Dans l’ensemble, les données indiquent un scénario dans lequel l’absence de sécrétion de perlécane rend la lamelle neuronale mince et défectueuse, la matrice extracellulaire devenant trop rigide. Plus les faisceaux nerveux s’éloignent du cerveau, plus les contraintes de mouvement risquent de provoquer la rupture des axones à l’endroit où la lamelle s’est rompue. La structure des microtubules à l’intérieur des axones s’est alors désorganisée. En fin de compte, les synapses situées en aval de ces ruptures sont mortes parce que la perturbation des microtubules signifie que les cellules ne peuvent plus soutenir les synapses.

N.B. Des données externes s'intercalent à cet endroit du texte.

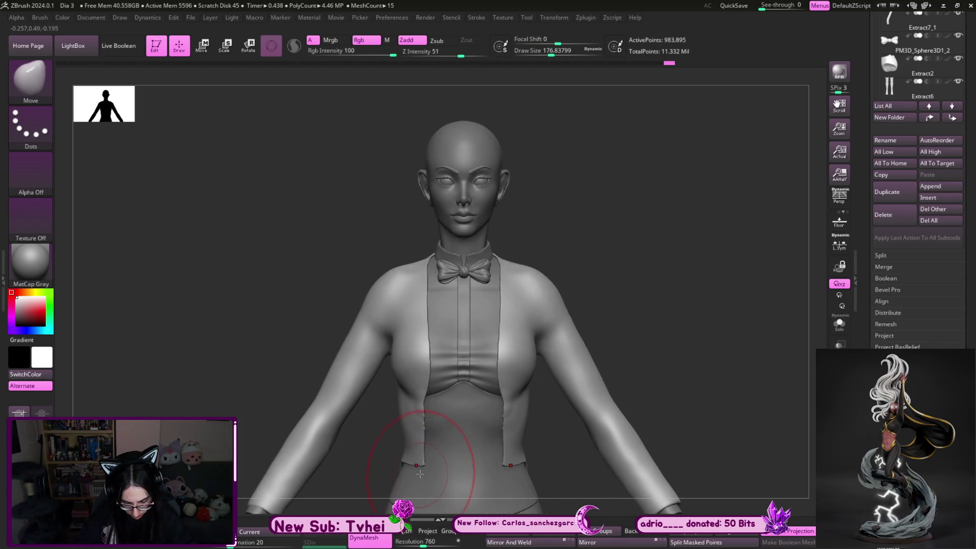
key("s")
left_click_drag(557, 392, 526, 392)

« Lorsque vous n’avez pas cette flexibilité, bien que la matrice extracellulaire soit toujours là, elle devient très rigide et serrée, ce qui conduit essentiellement à cette rupture lorsque l’animal se déplace et tire sur ces nerfs au fil du temps », explique Littleton. « Cela signifie que la matrice extracellulaire est fonctionnelle dès le début et qu’elle peut soutenir le développement, mais qu’elle n’a pas les bonnes propriétés pour soutenir certaines fonctions clés au fil du temps, lorsque l’animal commence à se déplacer et à naviguer. La perte de flexibilité devient vraiment critique.

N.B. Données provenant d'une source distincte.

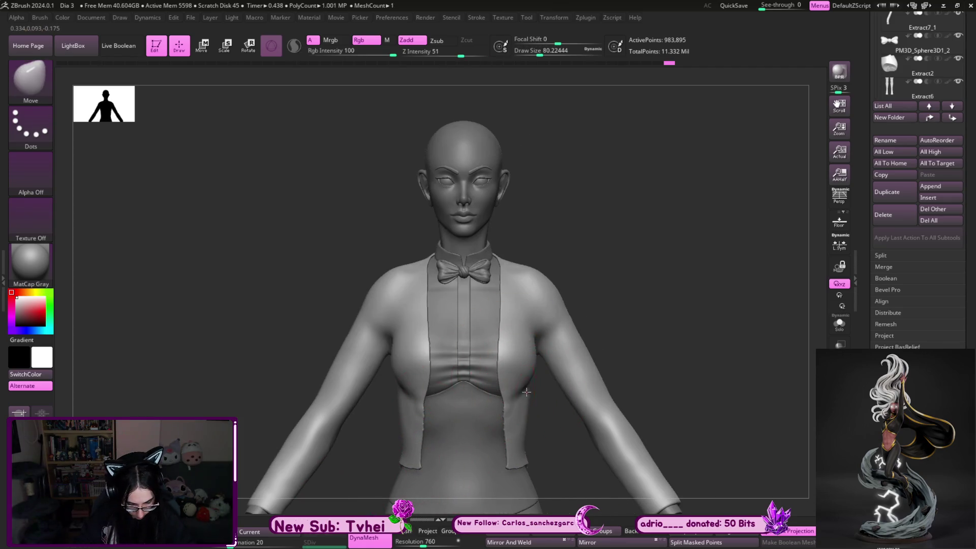
mouse_move(680, 318)
right_mouse_down("alt")
mouse_move(704, 249)
mouse_move(501, 306)
right_mouse_up("alt")
Build up fabric volume on the side of the chest below the armpit with ClayBuildup
key("b")
key("c")
key("b")
mouse_move(502, 305)
left_mouse_down()
mouse_move(526, 198)
mouse_move(627, 488)
left_mouse_up()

Référence : » Loss of the extracellular matrix protein Perlecan disrupts axonal and synaptic stability during Drosophila development » par Ellen J. Guss, Yulia Akbergenova, Karen L. Cunningham et J. Troy Littleton, 7 juin 2023, eLife.
DOI : 10.7554/eLife.88273.1
Outre Littleton et Guss, les autres auteurs de l’article sont Yulia Akbergenova et Karen Cunningham.
L’étude a été financée par les National Institutes of Health. Le laboratoire Littleton est également soutenu par l’Institut Picower pour l’apprentissage et la mémoire et la Fondation JPB.